Speaking to a roundtable of Washington journalists hosted by the Christian Science Monitor on Thursday, Shapiro said he “of course” likes the commonwealth’s senior senator and still speaks to him.

“We were in a meeting together a few weeks ago with (U.S. Transportation) Secretary (Sean) Duffy, working on an important issue in Pennsylvania. So we all work together, Senator McCormick as well,” Shapiro said. “We’ve got to work together for the people of Pennsylvania.”

That meeting, however, was in November when Shapiro and Fetterman met with Duffy to discuss SEPTA — roughly a week before the release of Fetterman’s book. Mayor Cherelle L. Parker and Sen. Dave McCormick (R., Pa.) also participated in that meeting.

A spokesman for Shapiro did not immediately respond to questions about whether they’ve spoken since.

Though Shapiro and Fetterman’s disagreements date back to the pair’s days on the state pardons board, the senator has increasingly drawn ire from his fellow Democrats in recent months for voting with Republicans and has faced calls for a primary challenge.

Shapiro was mum when asked whether he’d support Fetterman if he sought reelection.

“John will decide if he wants to run for reelection. I appreciate the service,” he said.

Fetterman claims in a chapter of his book titled “The Shapiro Affair” that Shapiro, as attorney general, had been unwilling as a member of the pardons board to recommend the commutation of two men that Fetterman strongly believed should be released.

Fetterman, who was lieutenant governor at the time, even threatened in a private meeting to run against Shapiro for governor if he didn’t support the commutations.

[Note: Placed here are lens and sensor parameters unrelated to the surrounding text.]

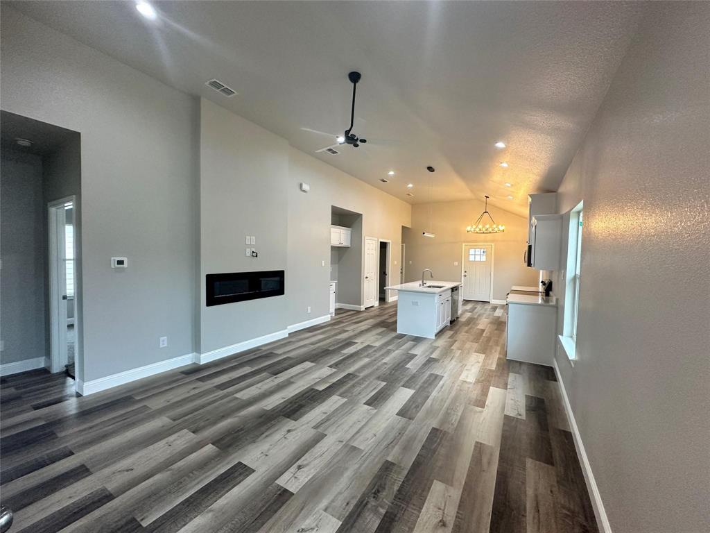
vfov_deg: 85.7
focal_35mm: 14
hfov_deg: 102.1
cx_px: 355
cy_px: 266
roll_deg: -1.0
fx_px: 287
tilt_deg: -0.9
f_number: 2.2
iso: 250
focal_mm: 2.22
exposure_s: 1/120
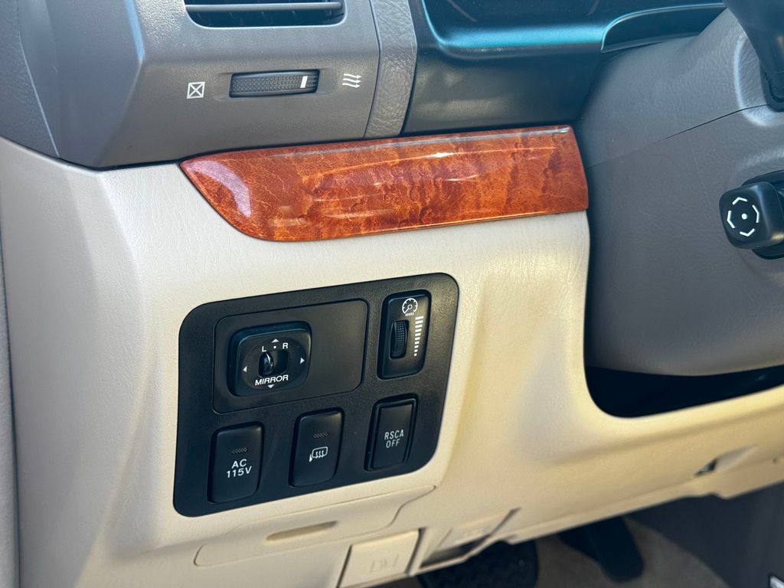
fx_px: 1087
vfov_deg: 30.3
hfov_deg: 39.7
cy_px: 294
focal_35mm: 48
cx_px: 392
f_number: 1.78
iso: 64
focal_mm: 6.76
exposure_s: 1/194
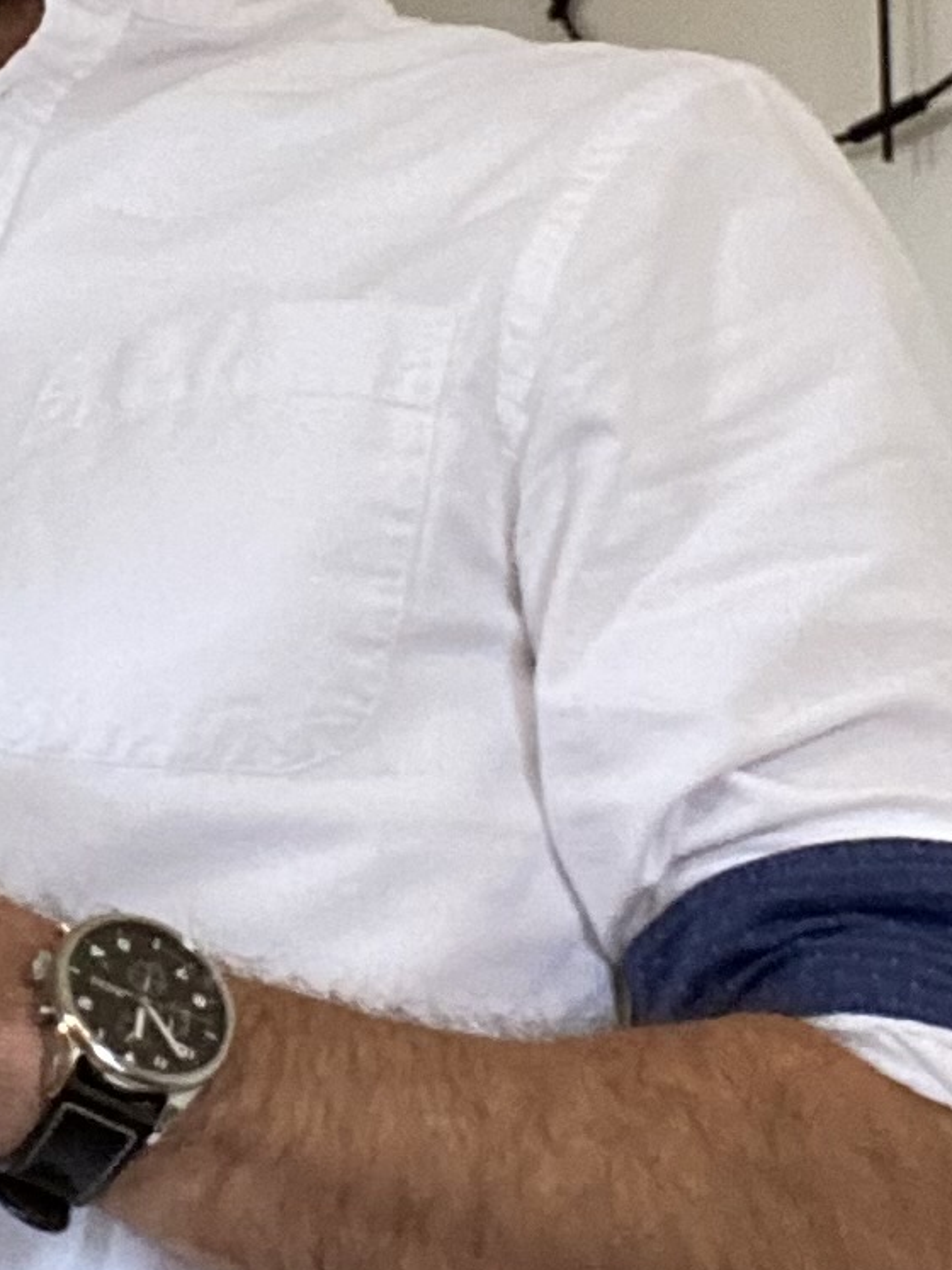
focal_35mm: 124
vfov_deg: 15.7
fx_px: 4548
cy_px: 190
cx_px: 22
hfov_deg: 11.8
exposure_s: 1/60
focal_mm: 2.71
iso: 320
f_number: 2.2
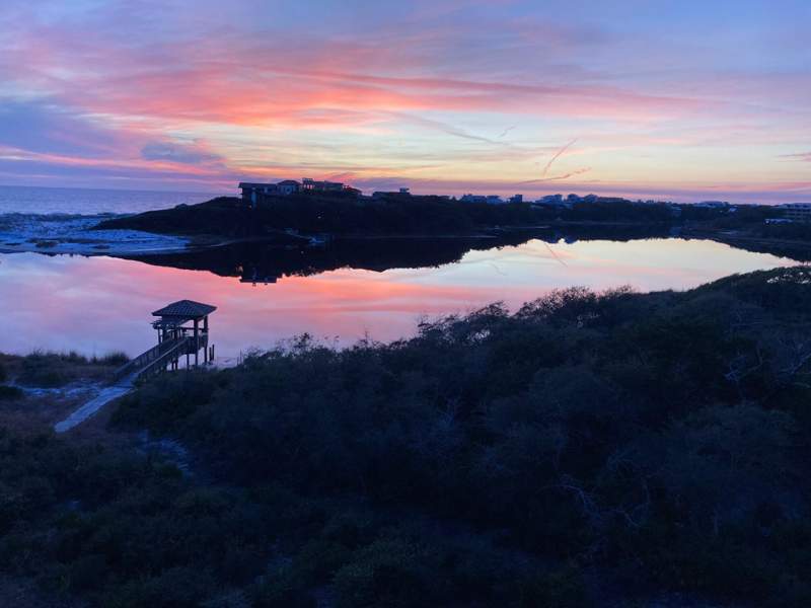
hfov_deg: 63.4
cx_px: 406
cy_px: 304
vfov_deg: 49.7
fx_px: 656
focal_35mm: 28
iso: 100
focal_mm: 3.99
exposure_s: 1/60
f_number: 1.8
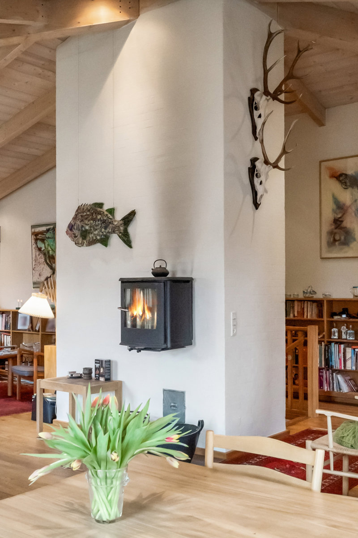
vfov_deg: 49.6
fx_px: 582
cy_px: 269
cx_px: 179
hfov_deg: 34.2
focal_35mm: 39
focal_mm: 26.5
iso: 8000
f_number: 8
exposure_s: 1/160
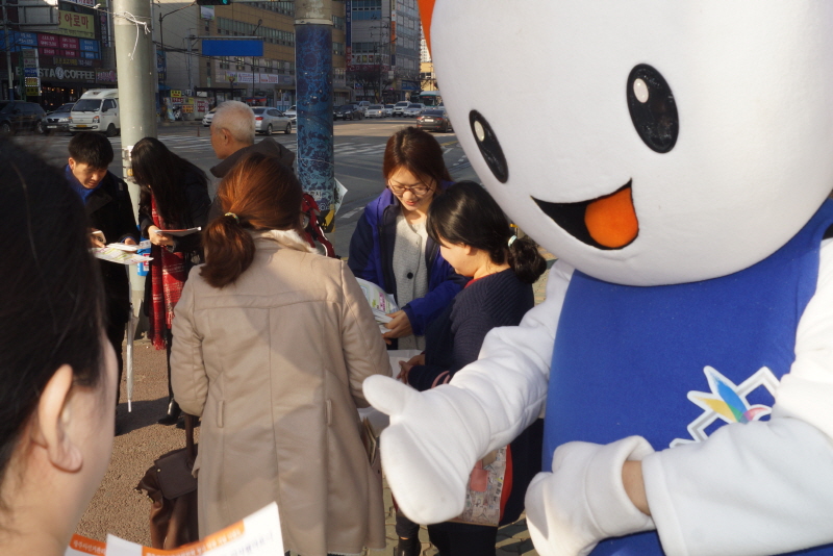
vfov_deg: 35.1
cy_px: 278
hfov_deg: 50.7
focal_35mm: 38
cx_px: 416
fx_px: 880
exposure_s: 1/100
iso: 100
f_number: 11
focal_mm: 18
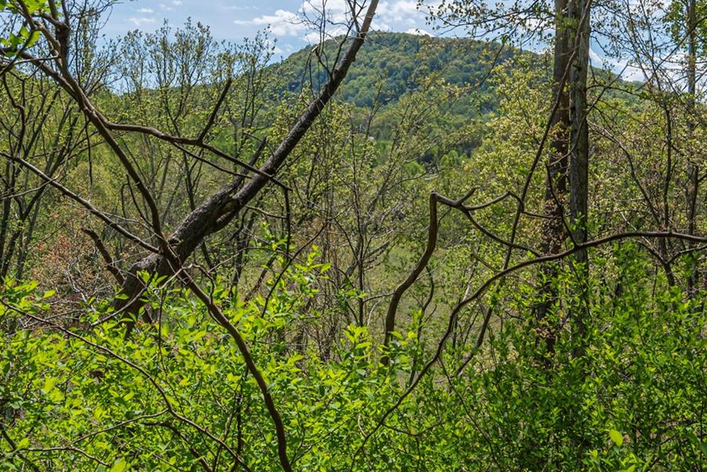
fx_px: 1061
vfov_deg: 24.9
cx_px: 376
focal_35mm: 54
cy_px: 145
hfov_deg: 36.9
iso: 320
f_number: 8
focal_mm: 24
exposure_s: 1/2000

“I told him there were two tracks — that one and the one in which he ran for governor and I ran for the Senate (which was the one I preferred),“ Fetterman wrote in the memoir. ”I had no interest in friction, only in what I felt was justice."

Fetterman also claimed that Shapiro’s caution in these cases was about protecting his future political ambitions.

“I believe what drove him to delay and deny applications was not the facts of a given case as much as a fear that someone whose sentence he’d commuted would go on to commit terrible violence on the outside,” Fetterman wrote.

In his own book, Shapiro reflects on agonizing over those decisions including the concern that a commuted individual would go on to harm others. Throughout his book tour he has dodged questions about potential presidential aspirations.

Things got so bad that then-Gov. Tom Wolf had to get involved by meeting with them privately, and Fetterman later got caught on a 2020 Zoom meeting calling Shapiro a “f— asshole,” not realizing that his microphone was still live.

While Fetterman devoted an entire chapter of his 240-page book to Shapiro, the state’s senior U.S. senator only gets two passing mentions in Shapiro’s book.

In one mention, Shapiro notes that he spoke with Fetterman backstage at a 2022 Erie County Democratic Committee dinner when Shapiro debuted a new speech about what “real freedom” means, just days before Fetterman had a stroke in lead up to that year’s primary election.

Shapiro also mentions Fetterman in a chapter about the governor’s history with former President Barack Obama. Shapiro and Fetterman were both on the ballot in 2022 and cohosting a campaign rally, where Obama and former President Joe Biden came to stump for them.

Fetterman is not mentioned in the rest of the book. Shapiro does not delve into the fellow Democrat’s threat to run against him.